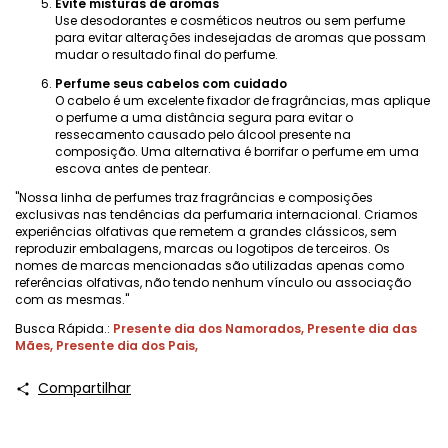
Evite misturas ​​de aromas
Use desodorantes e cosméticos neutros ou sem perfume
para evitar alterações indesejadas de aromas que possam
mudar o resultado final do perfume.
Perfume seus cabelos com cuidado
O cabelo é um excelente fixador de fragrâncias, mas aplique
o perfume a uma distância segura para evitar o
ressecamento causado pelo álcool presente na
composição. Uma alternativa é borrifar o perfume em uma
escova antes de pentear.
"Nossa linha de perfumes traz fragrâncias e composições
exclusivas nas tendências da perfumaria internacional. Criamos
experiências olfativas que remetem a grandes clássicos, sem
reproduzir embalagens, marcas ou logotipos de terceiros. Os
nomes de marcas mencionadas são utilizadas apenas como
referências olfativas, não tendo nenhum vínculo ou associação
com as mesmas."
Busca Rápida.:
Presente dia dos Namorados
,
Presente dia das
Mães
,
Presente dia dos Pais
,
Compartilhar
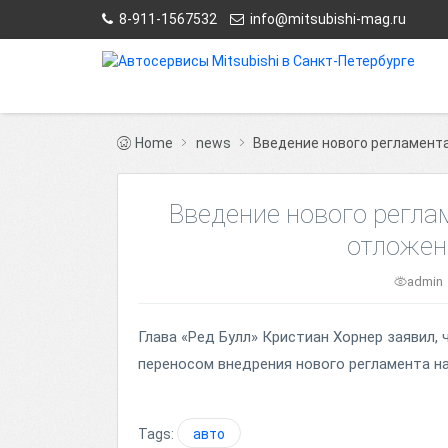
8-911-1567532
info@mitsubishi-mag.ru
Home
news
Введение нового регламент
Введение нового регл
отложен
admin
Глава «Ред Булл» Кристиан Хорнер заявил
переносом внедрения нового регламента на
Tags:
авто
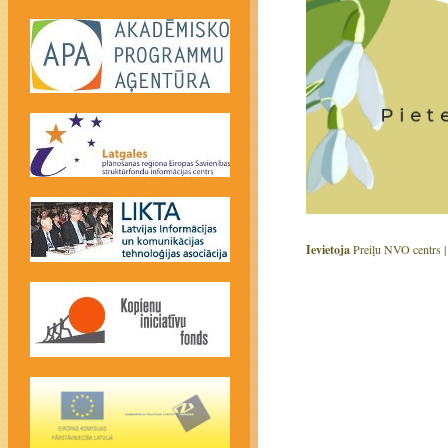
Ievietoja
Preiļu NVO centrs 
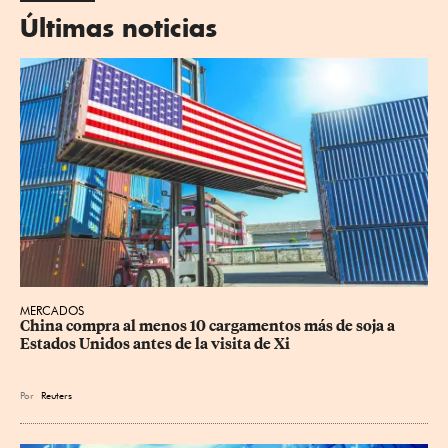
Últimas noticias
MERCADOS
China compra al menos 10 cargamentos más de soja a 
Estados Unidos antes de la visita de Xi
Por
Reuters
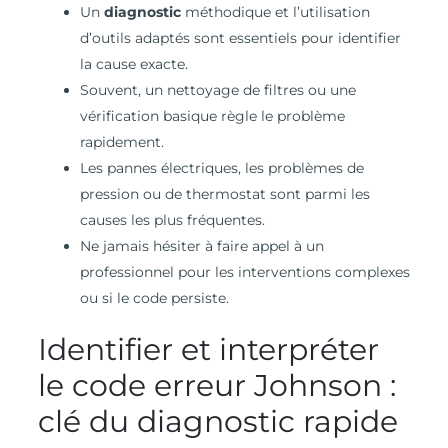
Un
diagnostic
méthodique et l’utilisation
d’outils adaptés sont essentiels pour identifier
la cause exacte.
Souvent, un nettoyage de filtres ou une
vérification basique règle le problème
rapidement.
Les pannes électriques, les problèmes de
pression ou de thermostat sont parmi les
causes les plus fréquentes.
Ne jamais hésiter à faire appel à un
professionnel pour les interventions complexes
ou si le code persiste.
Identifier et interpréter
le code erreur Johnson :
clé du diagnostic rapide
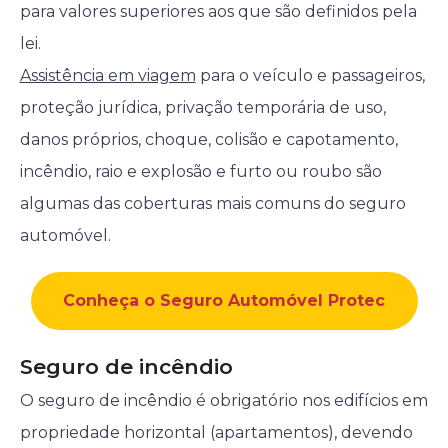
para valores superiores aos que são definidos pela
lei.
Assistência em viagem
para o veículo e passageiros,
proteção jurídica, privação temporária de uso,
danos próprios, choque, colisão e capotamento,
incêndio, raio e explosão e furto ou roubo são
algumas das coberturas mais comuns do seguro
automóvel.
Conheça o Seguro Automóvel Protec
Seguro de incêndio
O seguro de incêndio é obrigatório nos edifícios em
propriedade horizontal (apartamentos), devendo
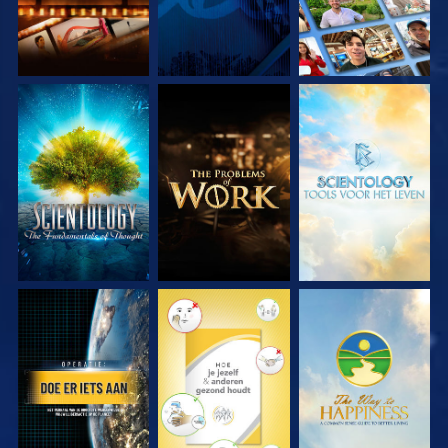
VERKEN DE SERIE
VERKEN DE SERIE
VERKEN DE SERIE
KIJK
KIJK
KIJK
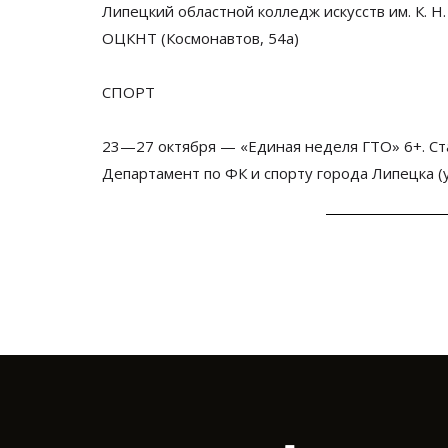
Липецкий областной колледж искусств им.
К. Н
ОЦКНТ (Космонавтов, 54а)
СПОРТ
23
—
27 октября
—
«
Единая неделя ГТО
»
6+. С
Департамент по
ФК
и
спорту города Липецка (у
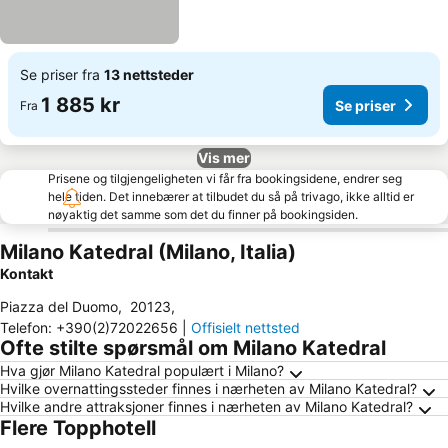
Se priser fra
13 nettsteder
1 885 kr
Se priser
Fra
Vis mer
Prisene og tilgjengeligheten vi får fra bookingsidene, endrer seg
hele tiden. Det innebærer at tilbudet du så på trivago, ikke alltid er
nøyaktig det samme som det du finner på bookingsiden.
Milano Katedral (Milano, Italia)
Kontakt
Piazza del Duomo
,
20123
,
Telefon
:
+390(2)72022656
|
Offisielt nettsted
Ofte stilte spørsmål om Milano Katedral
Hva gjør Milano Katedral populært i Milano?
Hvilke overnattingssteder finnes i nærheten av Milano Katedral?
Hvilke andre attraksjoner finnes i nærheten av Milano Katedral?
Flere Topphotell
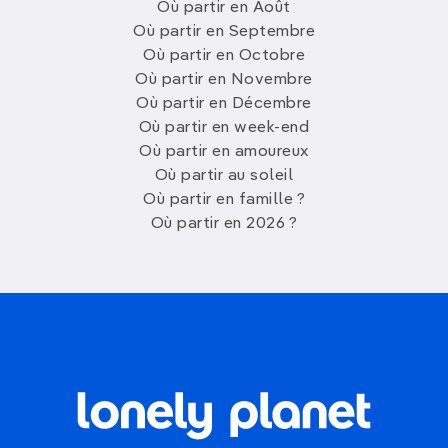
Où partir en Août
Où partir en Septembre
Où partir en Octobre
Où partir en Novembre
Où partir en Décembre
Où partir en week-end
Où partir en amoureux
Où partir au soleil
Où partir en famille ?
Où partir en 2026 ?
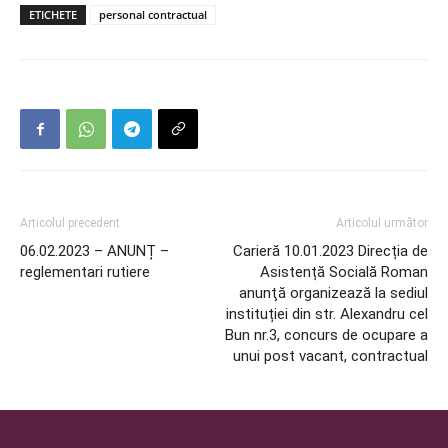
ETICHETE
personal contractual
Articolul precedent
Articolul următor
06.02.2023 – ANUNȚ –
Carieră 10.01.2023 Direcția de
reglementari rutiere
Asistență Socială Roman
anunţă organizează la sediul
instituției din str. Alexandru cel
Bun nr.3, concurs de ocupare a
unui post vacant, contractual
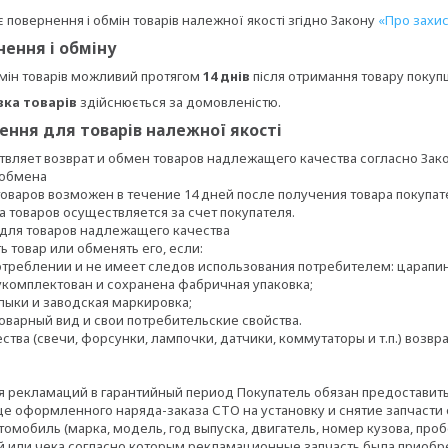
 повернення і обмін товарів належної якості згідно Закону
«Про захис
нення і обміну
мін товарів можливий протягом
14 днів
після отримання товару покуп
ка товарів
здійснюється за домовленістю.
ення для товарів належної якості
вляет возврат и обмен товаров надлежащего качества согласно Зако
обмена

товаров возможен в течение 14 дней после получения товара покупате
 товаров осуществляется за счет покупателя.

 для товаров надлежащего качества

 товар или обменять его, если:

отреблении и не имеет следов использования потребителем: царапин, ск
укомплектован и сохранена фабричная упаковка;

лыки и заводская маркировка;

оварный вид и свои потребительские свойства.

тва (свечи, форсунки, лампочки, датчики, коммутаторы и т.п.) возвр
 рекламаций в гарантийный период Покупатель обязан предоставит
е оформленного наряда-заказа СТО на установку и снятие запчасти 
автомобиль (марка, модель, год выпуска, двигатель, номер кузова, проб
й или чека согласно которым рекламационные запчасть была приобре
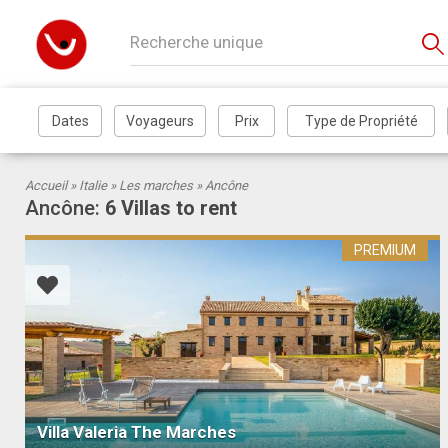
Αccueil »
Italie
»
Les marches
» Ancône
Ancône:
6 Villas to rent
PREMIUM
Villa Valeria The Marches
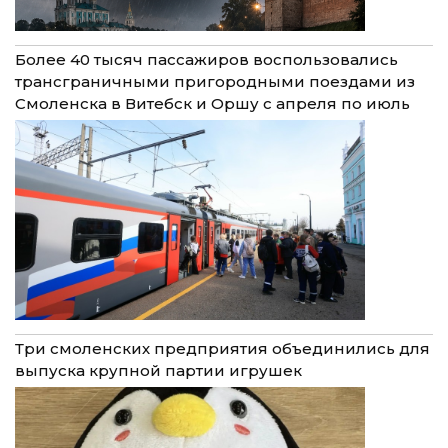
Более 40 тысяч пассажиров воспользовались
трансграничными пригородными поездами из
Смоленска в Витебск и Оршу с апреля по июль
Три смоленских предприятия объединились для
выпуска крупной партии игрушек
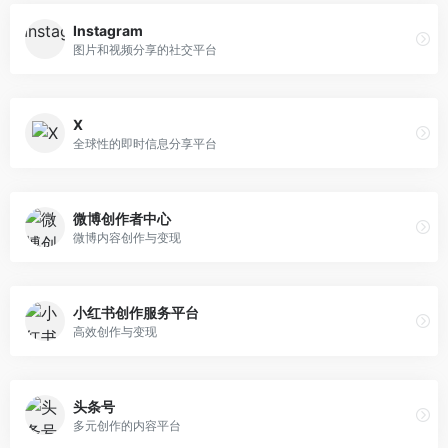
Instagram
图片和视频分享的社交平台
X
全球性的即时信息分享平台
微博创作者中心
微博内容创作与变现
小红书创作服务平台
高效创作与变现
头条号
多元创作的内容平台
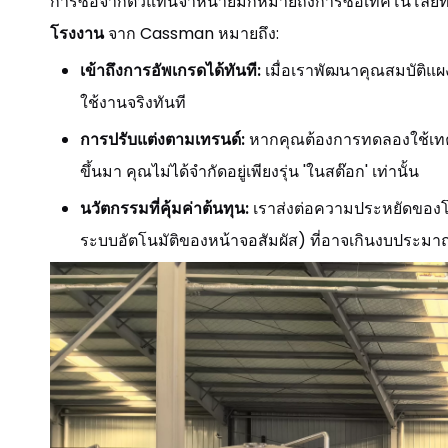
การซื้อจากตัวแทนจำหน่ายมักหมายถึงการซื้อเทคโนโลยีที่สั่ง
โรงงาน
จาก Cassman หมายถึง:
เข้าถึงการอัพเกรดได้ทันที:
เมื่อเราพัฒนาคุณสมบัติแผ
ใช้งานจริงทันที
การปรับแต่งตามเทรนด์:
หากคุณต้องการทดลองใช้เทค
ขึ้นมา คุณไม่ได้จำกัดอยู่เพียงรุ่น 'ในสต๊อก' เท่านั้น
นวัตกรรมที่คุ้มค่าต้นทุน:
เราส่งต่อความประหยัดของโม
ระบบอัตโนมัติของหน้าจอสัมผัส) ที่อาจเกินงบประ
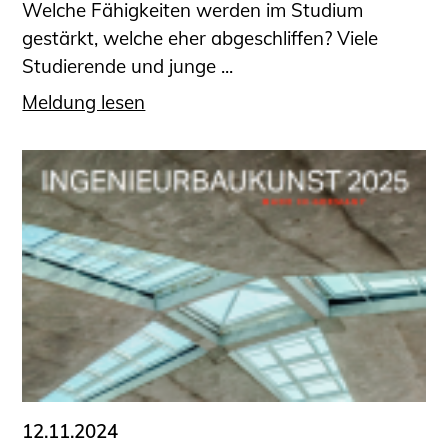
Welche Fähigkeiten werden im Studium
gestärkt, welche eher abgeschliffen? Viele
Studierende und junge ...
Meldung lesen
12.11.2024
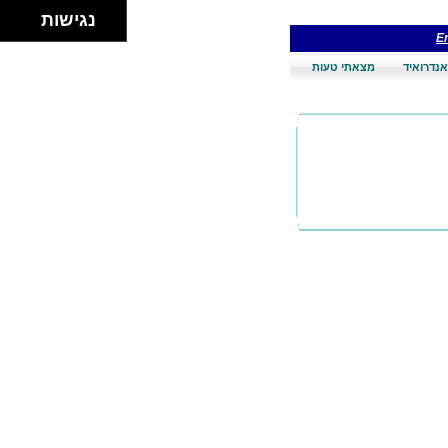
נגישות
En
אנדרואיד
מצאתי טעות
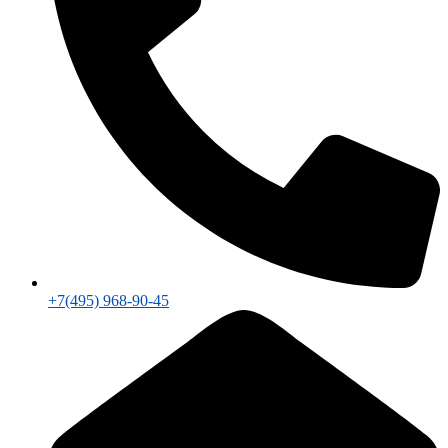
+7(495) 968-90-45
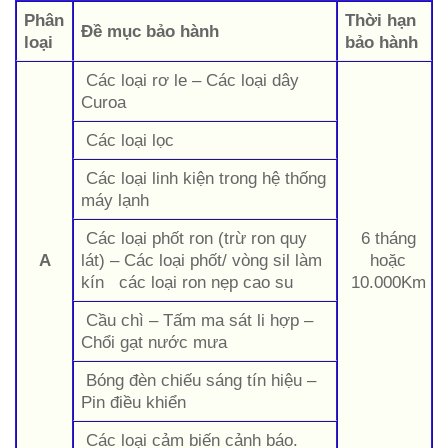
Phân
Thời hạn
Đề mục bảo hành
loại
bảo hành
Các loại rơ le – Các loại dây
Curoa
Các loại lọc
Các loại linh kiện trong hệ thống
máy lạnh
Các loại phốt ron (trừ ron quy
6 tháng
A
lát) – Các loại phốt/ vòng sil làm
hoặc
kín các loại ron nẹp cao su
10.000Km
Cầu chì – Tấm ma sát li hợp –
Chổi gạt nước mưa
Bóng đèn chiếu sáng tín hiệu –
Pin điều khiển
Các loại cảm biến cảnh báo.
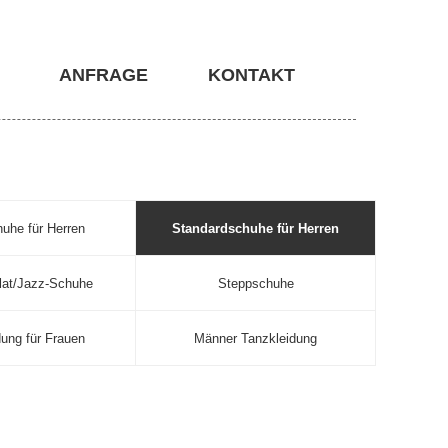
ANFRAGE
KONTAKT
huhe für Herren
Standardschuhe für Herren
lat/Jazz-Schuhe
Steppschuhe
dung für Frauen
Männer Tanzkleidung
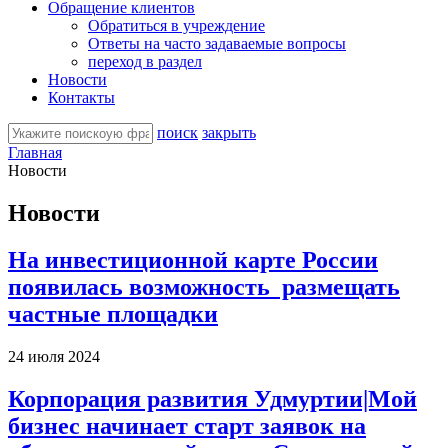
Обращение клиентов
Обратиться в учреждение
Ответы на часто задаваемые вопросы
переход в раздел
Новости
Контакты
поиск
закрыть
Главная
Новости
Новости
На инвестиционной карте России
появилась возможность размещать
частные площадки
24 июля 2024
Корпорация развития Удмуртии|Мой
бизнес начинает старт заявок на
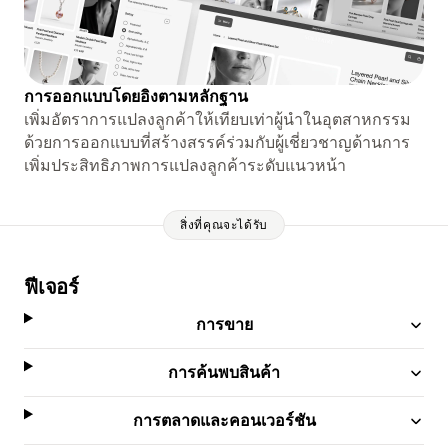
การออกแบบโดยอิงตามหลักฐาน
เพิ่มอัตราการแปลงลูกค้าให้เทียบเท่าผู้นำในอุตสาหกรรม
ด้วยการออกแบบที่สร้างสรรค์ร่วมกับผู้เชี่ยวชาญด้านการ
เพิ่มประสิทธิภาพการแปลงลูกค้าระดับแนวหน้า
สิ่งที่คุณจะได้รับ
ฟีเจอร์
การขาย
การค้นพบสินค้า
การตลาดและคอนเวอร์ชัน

_ _ _

Which of the lines above include the word "fragrâncias"? List those lines.

O cabelo é um excelente fixador de fragrâncias, mas aplique
"Nossa linha de perfumes traz fragrâncias e composições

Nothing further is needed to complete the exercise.